题目 1 - 根据阅读文本，交叉验证集的用途是什么？
题目 2 - 请从阅读文本中摘录原文，以“d = sio.loadmat('ex5data1.mat')”开头，以“ytest = load_data()”结尾。

阅读文本 -
══════════════════════════════
正则化线性回归中的方差与误差

一、引言

在本次练习中，我们将会实现一个正则化线性回归模型并将其用于学习不同的方差-误差属性的模型。同样，本次练习需要导入数据："ex5data1.mat"

二、正则化线性回归

在练习的前半部分，我们会实现一个用于预测因蓄水池水位变化而导致水库流量的变化的正则化线性回归。在下半部分，我们会进行算法性能的调试诊断，并且测试误差-方差的影响效果。

1. 可视化数据集

我们得到的数据集包含了水位变化的历史记录x，以及水坝流量y。数据集被分为三部分：

训练数据集(X, y)：用于训练模型
交叉验证集(Xval, yval)：用于训练正则化参数，抑制过拟合
测试集(Xtest,ytest)：用于评估模型性能，此集合是我们在训练或验证时完全没有投入使用的数据集

import numpy as np
import scipy.io as sio
import scipy.optimize as opt
import pandas as pd
import matplotlib.pyplot as plt
import seaborn as sns

# 导入数据集
def load_data():
    """for ex5
    d['X'] shape = (12, 1)
    pandas has trouble taking this 2d ndarray to construct a dataframe, so I ravel
    the results
    """
    d = sio.loadmat('ex5data1.mat')
    return map(np.ravel, [d['X'], d['y'], d['Xval'], d['yval'], d['Xtest'], d['ytest']])

# 依次为训练集，交叉验证集，测试集
X, y, Xval, yval, Xtest, ytest = load_data()
══════════════════════════════
提取材料 -
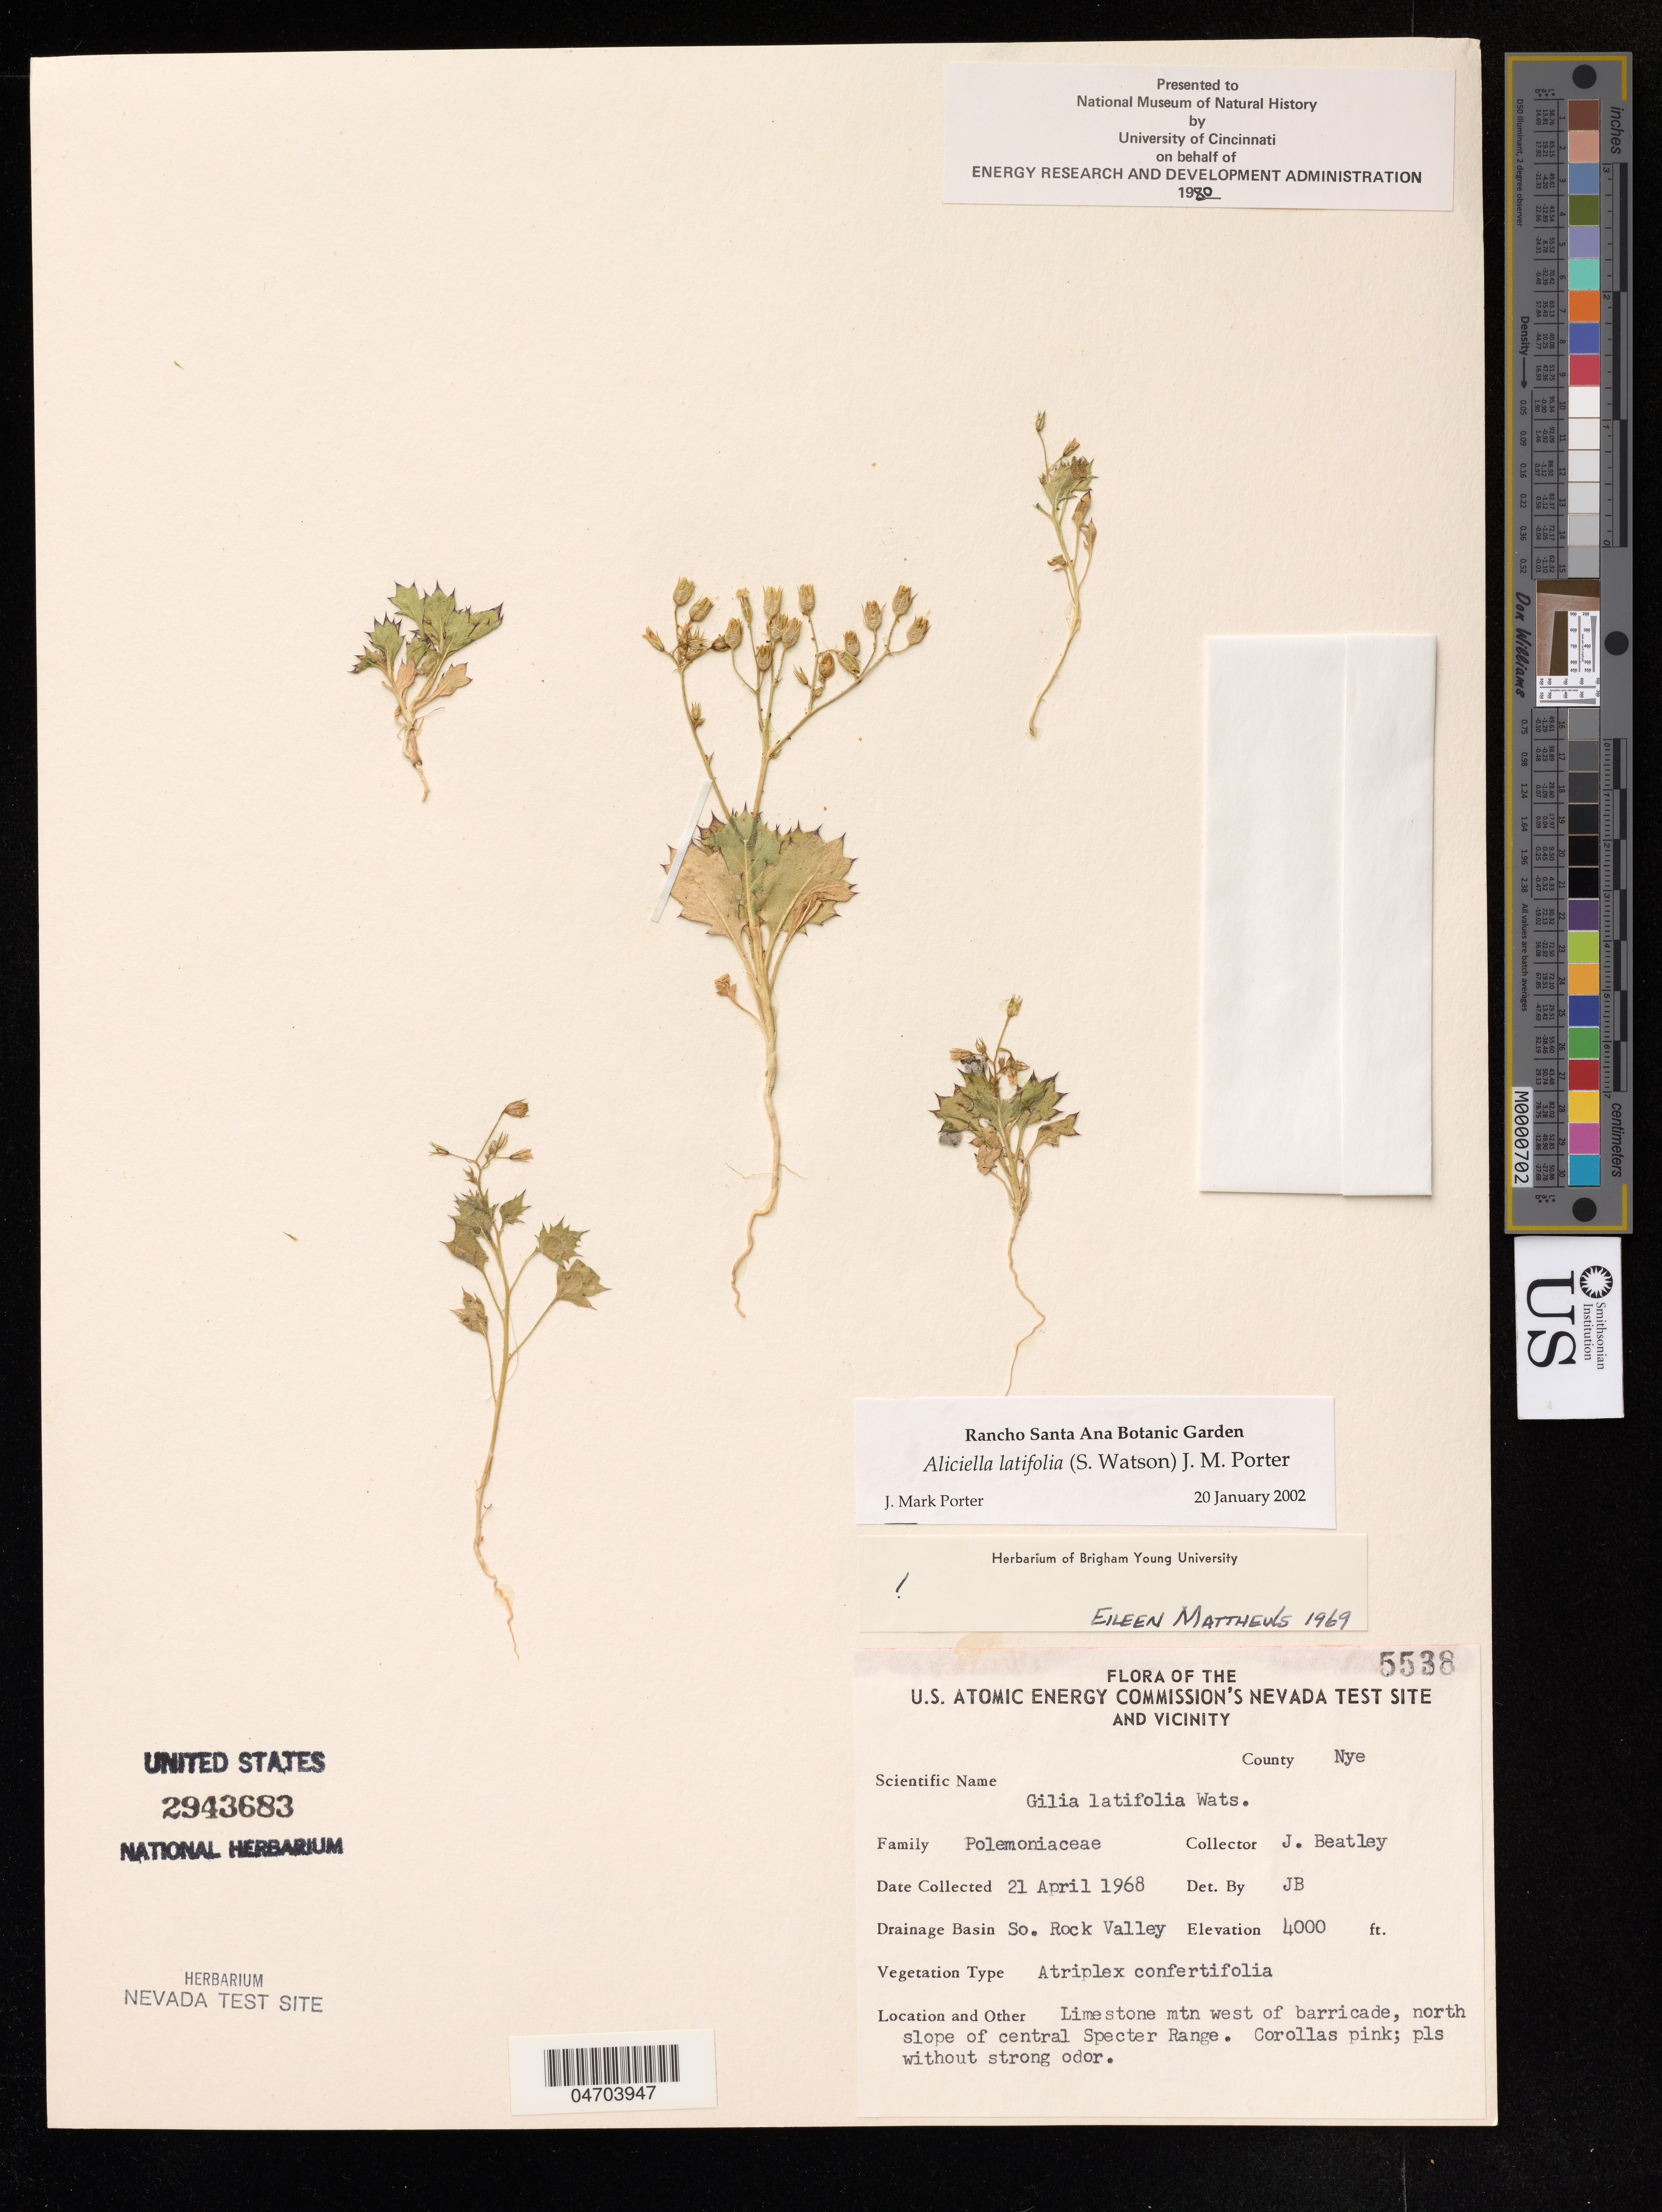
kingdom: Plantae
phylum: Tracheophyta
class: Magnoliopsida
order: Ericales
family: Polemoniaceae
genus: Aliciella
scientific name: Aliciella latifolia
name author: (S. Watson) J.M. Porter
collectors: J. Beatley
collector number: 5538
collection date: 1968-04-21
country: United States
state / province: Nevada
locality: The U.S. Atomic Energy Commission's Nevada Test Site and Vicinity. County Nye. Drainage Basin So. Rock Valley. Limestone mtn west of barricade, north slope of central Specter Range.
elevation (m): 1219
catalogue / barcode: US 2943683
══════════════════════════════
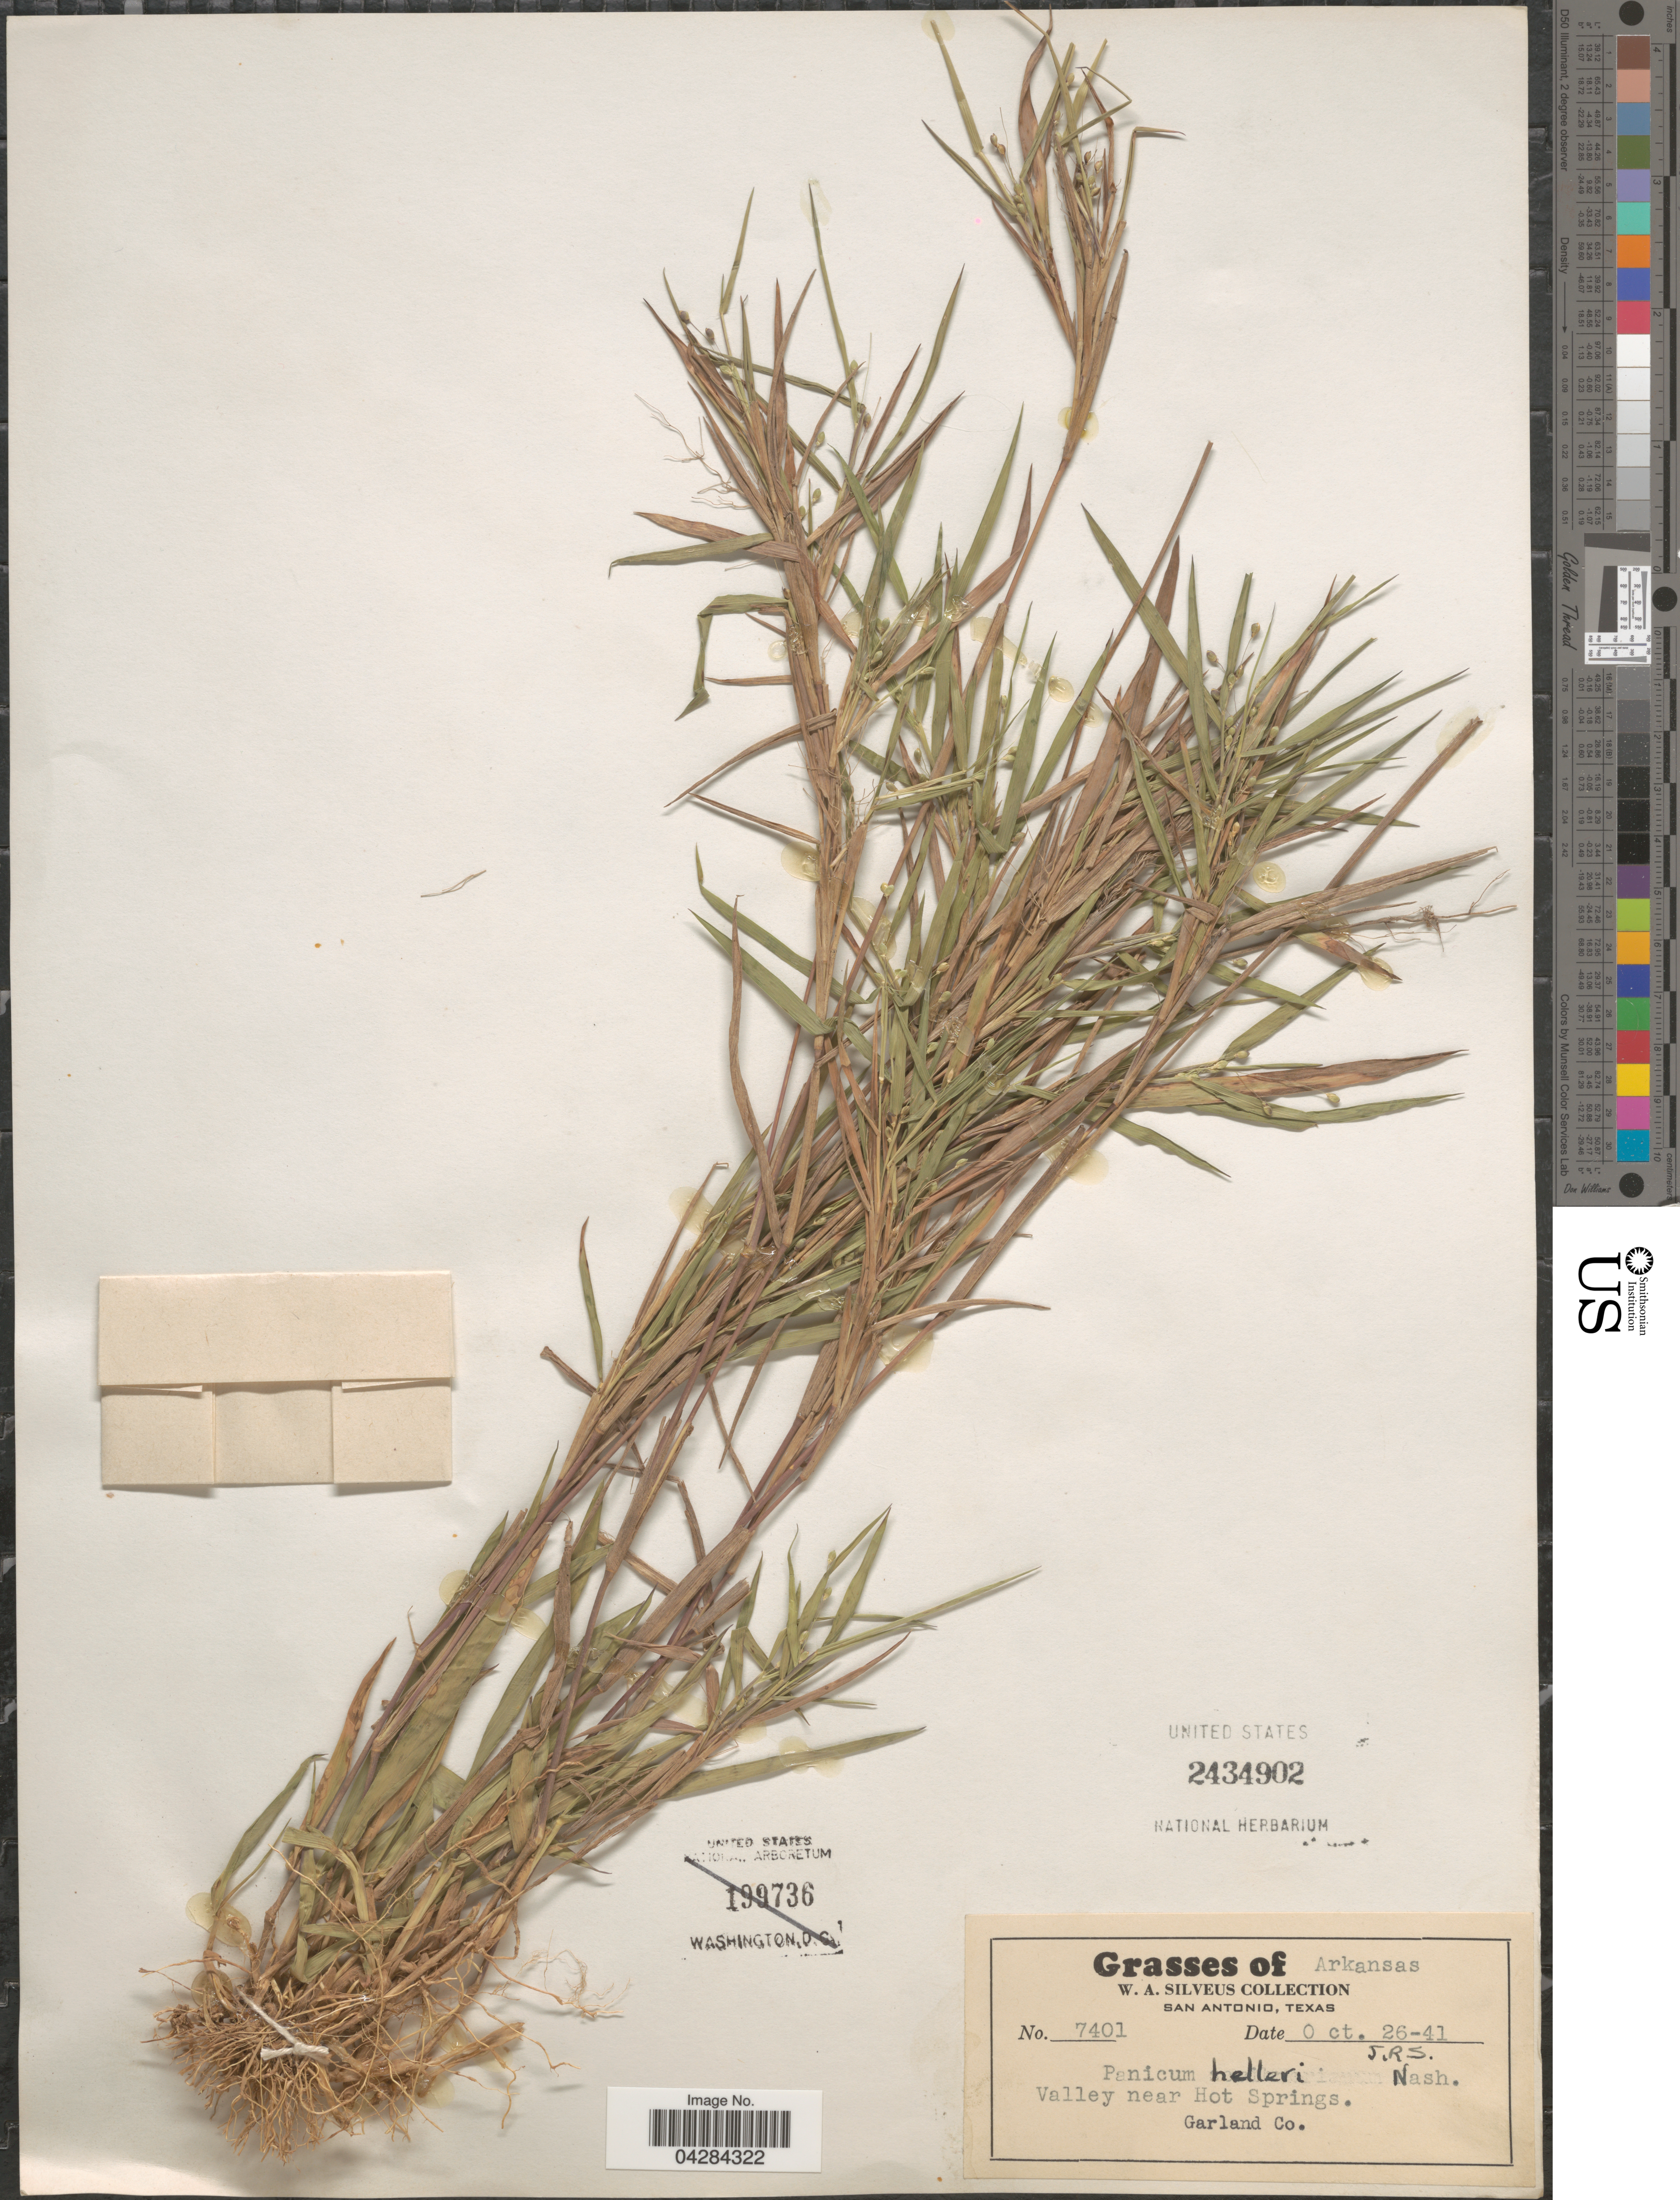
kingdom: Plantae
══════════════════════════════
作答结果 1 - 交叉验证集用于训练正则化参数，抑制过拟合。

作答结果 2 -
d = sio.loadmat('ex5data1.mat')
    return map(np.ravel, [d['X'], d['y'], d['Xval'], d['yval'], d['Xtest'], d['ytest']])

# 依次为训练集，交叉验证集，测试集
X, y, Xval, yval, Xtest, ytest = load_data()